Diminuisce in Europa l'incidenza dei casi di aids, mentre aumentano le infezioni da Chlamydia trachomatis.

 C'è inoltre una preoccupante ed elevata incidenza delle malattie trasmesse attraverso gli alimenti e forme di tubercolosi multi-resistente. Sono alcuni dei dati contenuti nel rapporto 2008 dell'Ecdc (il centro europeo per il controllo e la prevenzione delle malattie) sulle malattie infettive.

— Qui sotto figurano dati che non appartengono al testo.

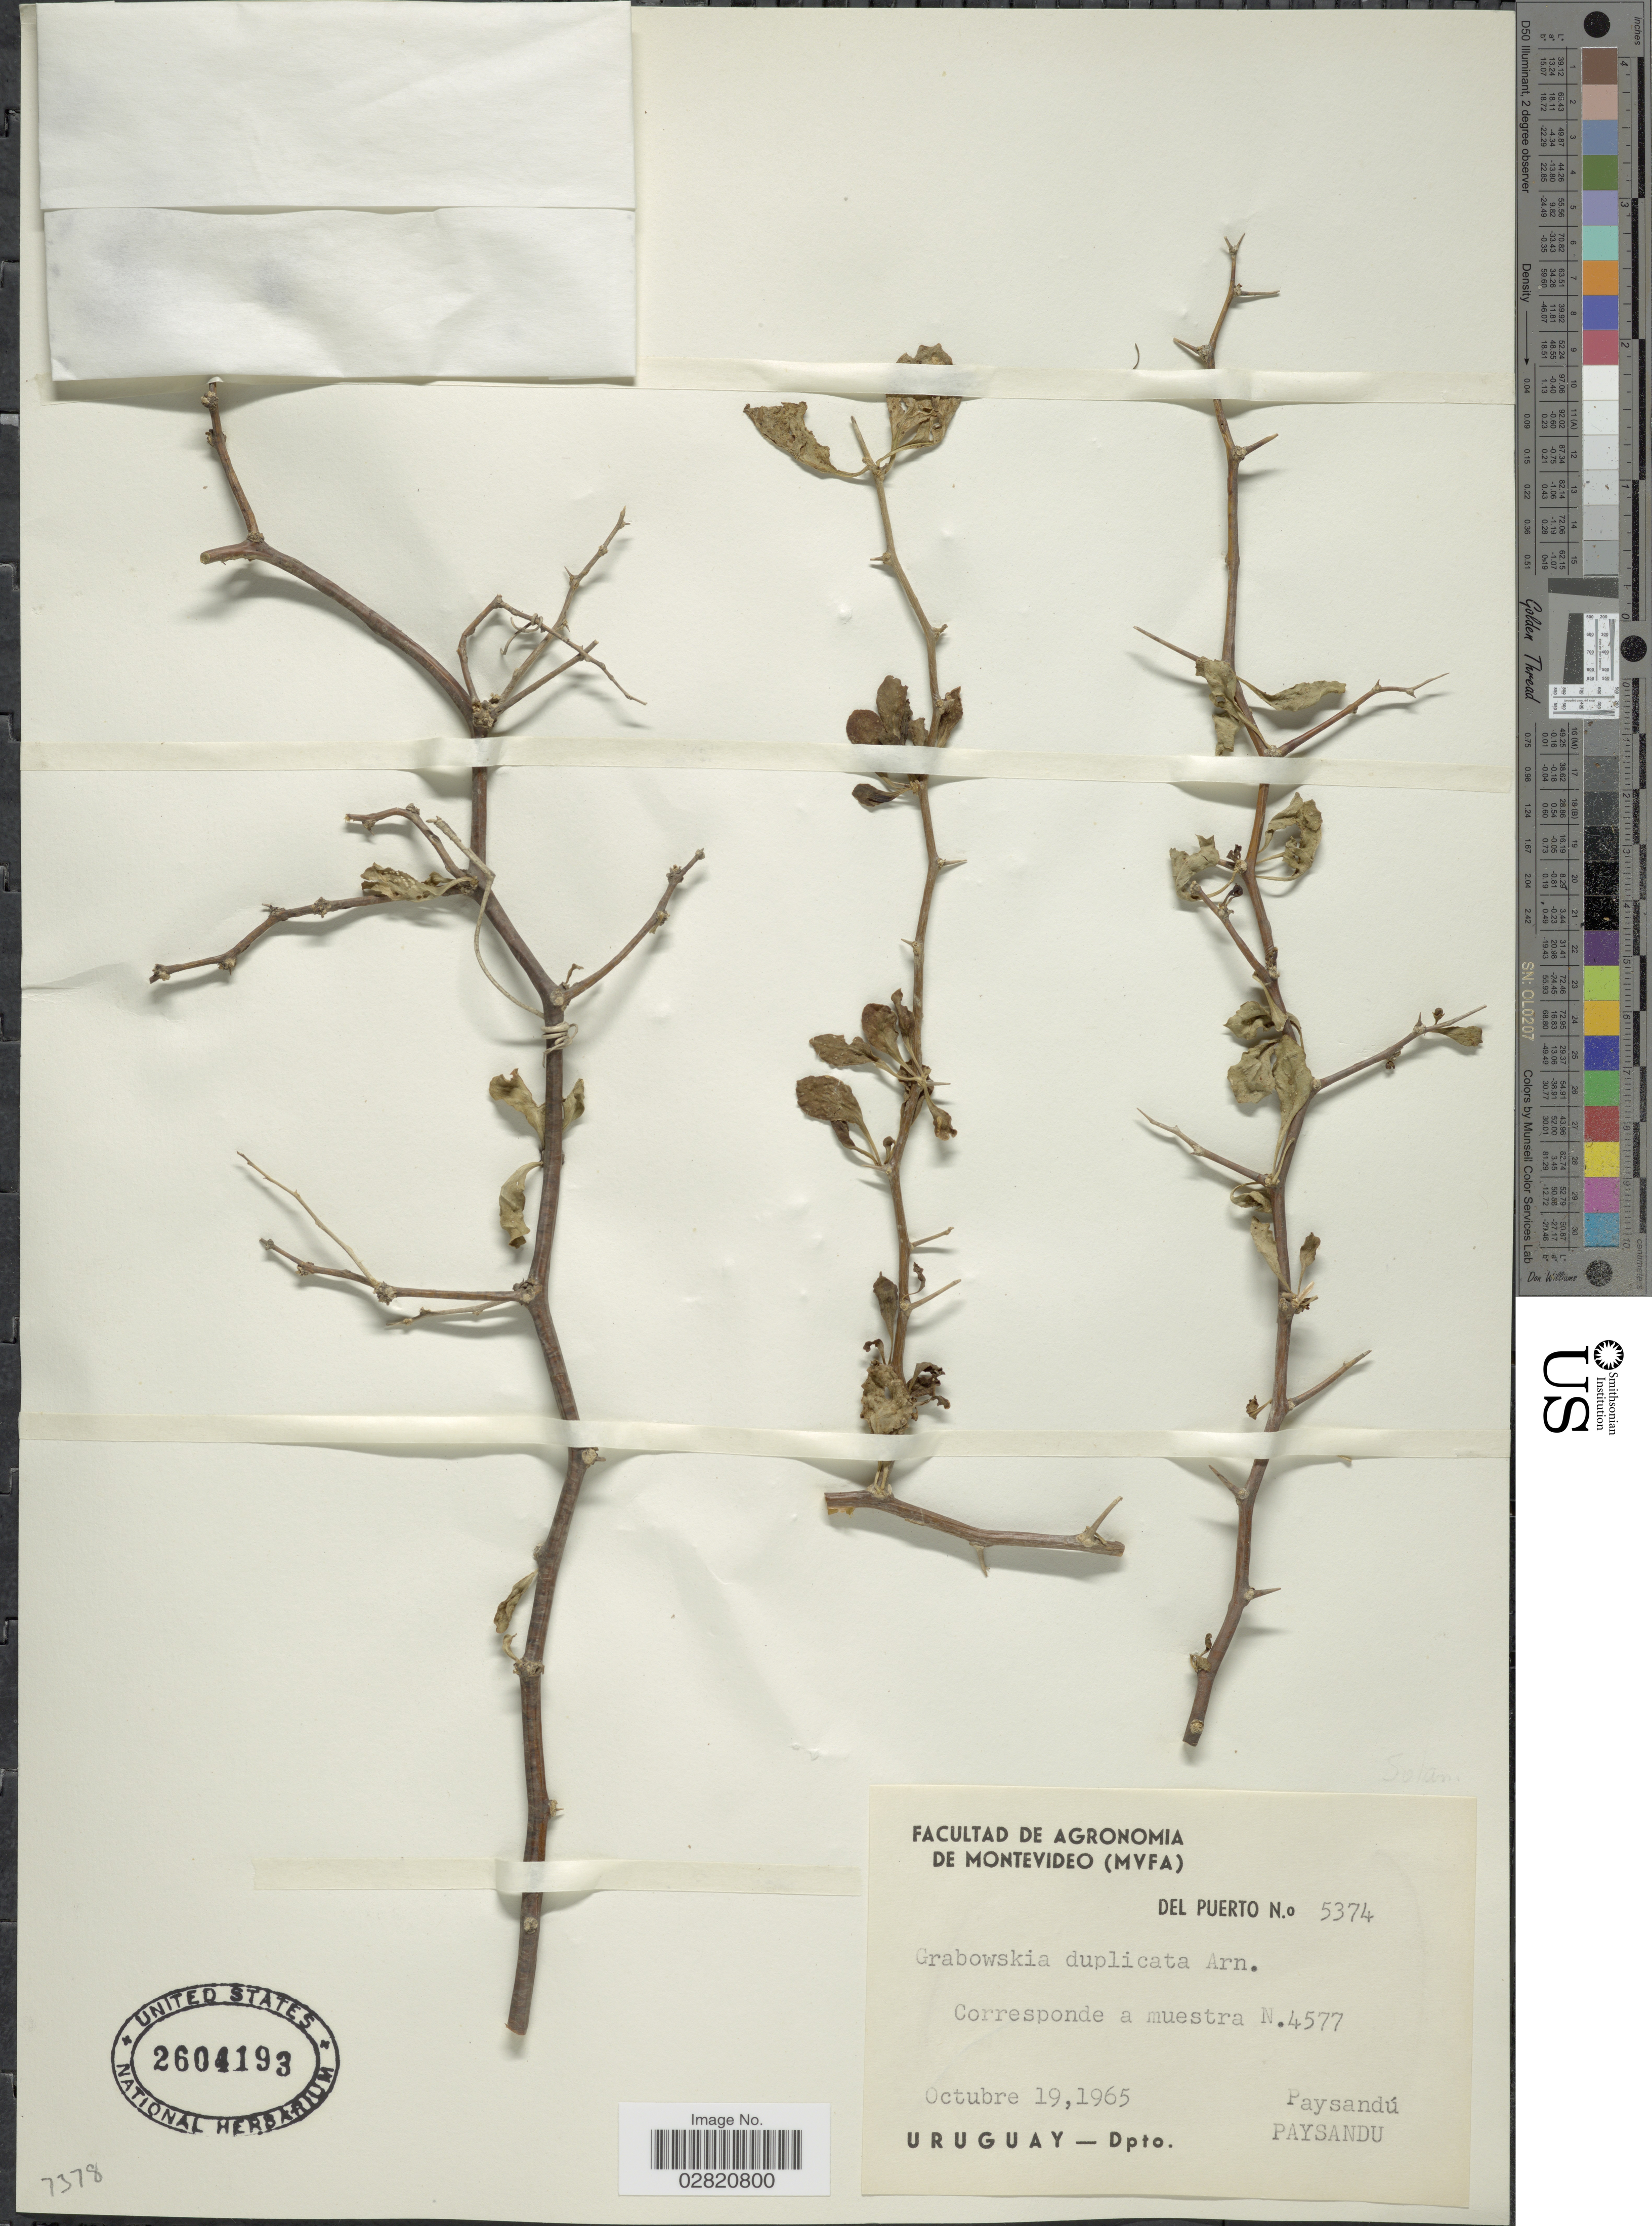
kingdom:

Secondo il rapporto gli Stati Ue sono ancora lontani dagli obiettivi fissati dai programmi di eradicazione delle malattie infettive, come dimostrano i 7mila casi e 6 decessi causati dal morbillo. Complessivamente nel 2006 sono stati diagnosticati oltre 25 mila nuovi casi di hiv in 29 Paesi (esclusi Italia, Spagna e Liechtenstein), con 6 casi ogni 100 mila abitanti. L'indagine evidenzia un calo di oltre un terzo, dal 1999, dei casi di aids, con 7035 casi nel 2006, pari a 1,4 nuovi casi ogni 100mila abitanti. Tra le malattie sessualmente trasmesse, la Chlamydia trachomatis è stata nel 2006 l'infezione più segnalata, con quasi 250 mila casi nei 22 Stati che svolgono l'attività di sorveglianza. Sul fronte dell'influenza aviaria, il rafforzamento delle leggi sulla salute animale ha garantito una risposte coerente negli Stati Ue. Anche se si è verificato il primo caso di influenza aviaria ad alta patogenicità negli uccelli selvatici e nel pollame nell'Unione europea, non sono stati segnalati casi umani di infezione da H5N1. La tubercolosi continua a diminuire nelle popolazioni di quasi tutti gli Stati membri, ma è aumentata la sua diffusione tra immigrati, poveri, persone affette da hiv, detenuti e tossicodipendenti. Inoltre, vi sono aree con elevati livelli di tbc farmaco-resistente, a causa di programmi di trattamento incompleti o mal progettati. Tra le malattie alimentari e trasmesse dall'acqua, il campylobacter è l'agente patogeno responsabile di gastroenterite più spesso segnalato, con quasi 40 casi ogni 100 mila abitanti. Nel 2007 le principali minacce per la salute pubblica sono state l'epidemia di febbre chikungunya in Italia, le febbri emorragiche virali in Africa, Brasile e isole Vergini britanniche), e il caso del viaggiatore con sospetta tubercolosi Xdr che nel maggio 2007 ha volato tra Usa ed Europa.